(Исходный текст)
И если убрать все компромиссное, все смазывающее, все отклоняющееся, все личное, все лишнее, то что останется? Мало кто пройдет такое испытание. Кстати, именно такую точку зрения в свое время нашел Генрих Белль, написавший знаменитую книгу «Глазами клоуна» — о взгляде человека, печально и точно читающего знаковое, бытовое, социальное поле поствоенной Германии. В этом взгляде уже не оставалось почти ничего. У Седаковой остается только чудо. Последняя свобода человека.

16

Убирать все лишнее — мучительно больно. Видеть везде тюрьму — страшно. Но лишь при этом условии в самой сердцевине вещей, которые все арестованы, захвачены чем-то на своих местах, — поворот. В те смыслы, которые за тюрьмой и смертью и которые ни тюрьма, ни смерть осилить не могут. Вопрос, есть ли поэзия после Освенцима, — это еще и вопрос, есть ли поэзия после того, как мы знаем, что Освенцим — это Освенцим, а ГУЛАГ — это ГУЛАГ? И ответ Седаковой — только там и есть поэзия.

В не столь давнем фильме «Осел» Анатолия Васильева — еще одного большого художника времен «высокого постмодерна» — приводится стихотворение Тонино Гуэрра [5], где тот рассуждает о страхе смерти и о рае, который может оказаться совсем не тем, что мы думаем, — не тем местом, где мы встретимся с утраченным, где восполняется нехватка. Если голоден — с едой, если несчастен — со счастьем. Рай — вообще не место встречи по принципу восполнения желаний. И потому рай подобен пустыне и пустыня подобна раю.

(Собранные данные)
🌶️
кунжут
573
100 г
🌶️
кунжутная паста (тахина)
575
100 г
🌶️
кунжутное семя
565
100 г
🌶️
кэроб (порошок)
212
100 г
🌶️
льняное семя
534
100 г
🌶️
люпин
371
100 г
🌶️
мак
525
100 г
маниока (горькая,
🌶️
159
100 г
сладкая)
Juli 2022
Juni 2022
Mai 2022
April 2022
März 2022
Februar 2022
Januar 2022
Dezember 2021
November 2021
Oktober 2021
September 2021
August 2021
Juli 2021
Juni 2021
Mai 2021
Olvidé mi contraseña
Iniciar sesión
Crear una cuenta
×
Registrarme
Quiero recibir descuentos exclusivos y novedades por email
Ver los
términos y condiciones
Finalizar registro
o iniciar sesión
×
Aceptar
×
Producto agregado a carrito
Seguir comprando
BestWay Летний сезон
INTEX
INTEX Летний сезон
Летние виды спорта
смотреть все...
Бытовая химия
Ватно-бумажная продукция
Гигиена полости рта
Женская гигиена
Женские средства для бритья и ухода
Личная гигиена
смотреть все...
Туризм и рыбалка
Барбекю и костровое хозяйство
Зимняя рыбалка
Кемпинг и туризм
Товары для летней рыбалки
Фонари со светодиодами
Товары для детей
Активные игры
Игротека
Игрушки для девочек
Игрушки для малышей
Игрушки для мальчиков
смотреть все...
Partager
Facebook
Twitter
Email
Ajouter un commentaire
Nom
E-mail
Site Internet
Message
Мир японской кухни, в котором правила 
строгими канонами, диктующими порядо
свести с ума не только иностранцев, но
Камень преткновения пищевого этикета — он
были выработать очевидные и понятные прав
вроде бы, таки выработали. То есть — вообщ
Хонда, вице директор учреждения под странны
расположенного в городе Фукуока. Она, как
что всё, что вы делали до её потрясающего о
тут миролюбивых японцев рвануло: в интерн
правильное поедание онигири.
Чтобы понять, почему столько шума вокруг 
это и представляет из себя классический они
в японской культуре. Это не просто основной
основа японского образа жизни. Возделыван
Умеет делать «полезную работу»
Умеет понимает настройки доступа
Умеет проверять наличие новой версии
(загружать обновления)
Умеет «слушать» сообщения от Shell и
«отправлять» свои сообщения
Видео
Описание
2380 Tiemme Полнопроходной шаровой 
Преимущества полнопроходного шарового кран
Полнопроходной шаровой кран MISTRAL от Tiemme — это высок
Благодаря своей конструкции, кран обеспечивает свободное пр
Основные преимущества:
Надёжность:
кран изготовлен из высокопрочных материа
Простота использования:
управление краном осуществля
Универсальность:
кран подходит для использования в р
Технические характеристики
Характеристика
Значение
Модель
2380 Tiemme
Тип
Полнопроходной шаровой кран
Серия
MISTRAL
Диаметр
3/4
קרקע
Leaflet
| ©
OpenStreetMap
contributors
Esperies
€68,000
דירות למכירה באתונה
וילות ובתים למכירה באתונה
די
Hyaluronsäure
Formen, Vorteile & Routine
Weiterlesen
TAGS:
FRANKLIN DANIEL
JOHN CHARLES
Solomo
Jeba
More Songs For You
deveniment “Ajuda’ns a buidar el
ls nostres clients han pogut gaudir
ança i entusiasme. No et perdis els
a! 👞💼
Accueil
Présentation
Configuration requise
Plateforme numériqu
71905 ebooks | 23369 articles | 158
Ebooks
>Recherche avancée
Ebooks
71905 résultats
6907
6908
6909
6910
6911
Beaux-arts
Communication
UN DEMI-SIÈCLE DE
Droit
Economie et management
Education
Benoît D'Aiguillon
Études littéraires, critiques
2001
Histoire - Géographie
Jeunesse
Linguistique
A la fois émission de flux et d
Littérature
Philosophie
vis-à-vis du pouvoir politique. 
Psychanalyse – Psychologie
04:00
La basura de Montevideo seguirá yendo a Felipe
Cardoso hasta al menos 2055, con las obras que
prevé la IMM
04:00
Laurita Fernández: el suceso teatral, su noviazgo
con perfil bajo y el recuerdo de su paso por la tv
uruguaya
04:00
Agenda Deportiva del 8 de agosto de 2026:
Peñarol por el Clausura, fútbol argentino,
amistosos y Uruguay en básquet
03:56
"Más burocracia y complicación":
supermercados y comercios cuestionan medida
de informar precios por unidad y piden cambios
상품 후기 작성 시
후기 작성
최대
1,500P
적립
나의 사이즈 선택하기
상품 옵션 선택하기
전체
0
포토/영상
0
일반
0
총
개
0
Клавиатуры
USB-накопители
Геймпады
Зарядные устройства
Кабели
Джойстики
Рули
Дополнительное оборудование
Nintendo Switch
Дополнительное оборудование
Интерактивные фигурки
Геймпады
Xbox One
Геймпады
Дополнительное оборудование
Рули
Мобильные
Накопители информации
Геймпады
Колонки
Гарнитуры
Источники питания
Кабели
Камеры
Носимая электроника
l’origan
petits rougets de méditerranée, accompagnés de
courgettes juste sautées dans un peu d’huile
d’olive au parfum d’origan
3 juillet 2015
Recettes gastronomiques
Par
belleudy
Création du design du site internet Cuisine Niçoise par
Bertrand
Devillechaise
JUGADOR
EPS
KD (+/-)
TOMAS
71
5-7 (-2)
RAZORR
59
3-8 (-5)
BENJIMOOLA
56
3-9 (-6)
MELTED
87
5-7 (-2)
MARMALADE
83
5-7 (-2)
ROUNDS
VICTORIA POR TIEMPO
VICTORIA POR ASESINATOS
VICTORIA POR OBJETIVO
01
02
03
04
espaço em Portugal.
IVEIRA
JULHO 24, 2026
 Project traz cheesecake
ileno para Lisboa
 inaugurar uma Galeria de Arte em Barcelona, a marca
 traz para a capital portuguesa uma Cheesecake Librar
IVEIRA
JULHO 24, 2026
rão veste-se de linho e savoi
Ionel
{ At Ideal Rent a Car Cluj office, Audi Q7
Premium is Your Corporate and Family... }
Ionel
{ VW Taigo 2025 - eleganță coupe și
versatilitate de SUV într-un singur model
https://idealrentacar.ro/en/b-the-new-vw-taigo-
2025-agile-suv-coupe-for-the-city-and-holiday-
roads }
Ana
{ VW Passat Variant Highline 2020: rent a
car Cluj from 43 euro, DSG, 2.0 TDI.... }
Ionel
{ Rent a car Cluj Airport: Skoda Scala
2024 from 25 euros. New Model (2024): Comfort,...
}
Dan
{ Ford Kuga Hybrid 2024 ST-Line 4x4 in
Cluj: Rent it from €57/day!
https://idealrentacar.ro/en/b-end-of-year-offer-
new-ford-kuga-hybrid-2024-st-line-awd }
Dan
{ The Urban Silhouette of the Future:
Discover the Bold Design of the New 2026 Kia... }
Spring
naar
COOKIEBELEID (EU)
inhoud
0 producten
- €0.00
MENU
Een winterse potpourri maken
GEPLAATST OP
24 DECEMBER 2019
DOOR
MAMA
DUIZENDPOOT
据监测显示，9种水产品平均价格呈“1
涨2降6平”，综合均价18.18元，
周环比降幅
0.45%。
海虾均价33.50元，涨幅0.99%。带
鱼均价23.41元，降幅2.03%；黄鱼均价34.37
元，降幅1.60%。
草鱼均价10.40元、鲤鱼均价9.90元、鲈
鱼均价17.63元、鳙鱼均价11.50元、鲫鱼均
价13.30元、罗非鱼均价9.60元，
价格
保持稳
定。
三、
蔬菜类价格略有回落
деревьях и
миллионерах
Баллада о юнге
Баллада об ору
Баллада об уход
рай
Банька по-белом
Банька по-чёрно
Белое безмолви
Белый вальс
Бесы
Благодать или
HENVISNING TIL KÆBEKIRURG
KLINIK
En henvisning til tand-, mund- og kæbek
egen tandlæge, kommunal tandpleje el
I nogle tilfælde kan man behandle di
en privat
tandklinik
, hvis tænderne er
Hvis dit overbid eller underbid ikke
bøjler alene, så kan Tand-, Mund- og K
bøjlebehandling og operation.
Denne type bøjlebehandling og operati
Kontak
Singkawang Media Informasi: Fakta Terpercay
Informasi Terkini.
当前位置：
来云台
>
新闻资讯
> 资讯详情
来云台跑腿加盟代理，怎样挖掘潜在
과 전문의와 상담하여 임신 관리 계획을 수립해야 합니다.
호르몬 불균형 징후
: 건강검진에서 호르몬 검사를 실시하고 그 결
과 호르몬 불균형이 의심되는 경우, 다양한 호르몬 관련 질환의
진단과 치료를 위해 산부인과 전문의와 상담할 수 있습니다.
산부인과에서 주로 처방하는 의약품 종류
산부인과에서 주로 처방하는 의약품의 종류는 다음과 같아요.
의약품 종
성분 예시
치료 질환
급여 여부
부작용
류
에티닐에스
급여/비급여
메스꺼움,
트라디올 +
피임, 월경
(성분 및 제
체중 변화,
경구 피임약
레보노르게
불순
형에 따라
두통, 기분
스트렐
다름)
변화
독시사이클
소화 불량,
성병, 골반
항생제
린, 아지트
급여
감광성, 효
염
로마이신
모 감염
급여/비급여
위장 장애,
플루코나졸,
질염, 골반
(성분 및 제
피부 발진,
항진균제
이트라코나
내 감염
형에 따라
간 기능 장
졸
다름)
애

(Что требуется) Продолжите текст о поэзии Седаковой, начав сразу после его последнего предложения. Приведённые выше пункты для работы не понадобятся.

(Ответ к заданию)
Как сказано в «Неужели, Мария…»:

…Если это не сад —

разреши мне назад,

в тишину, где задуманы вещи.

…Если это не сад, если рамы скрипят

оттого, что темней не бывает,

если это не тот заповеданный сад,

где голодные дети у яблонь сидят

и надкушенный плод забывают…

«Голодные дети» в раю не насыщаются яблоками, а наоборот, забывают о них. Почему? Потому что видят нечто, что больше их голода, что утоляет их голод навсегда. Но эти дети больше никогда не будут есть. Они уже и не совсем дети…

Рай страшен. Потому что с нашей земной стороны он — место великой скорби. И только оказавшись там, мы узнаем, что это не так.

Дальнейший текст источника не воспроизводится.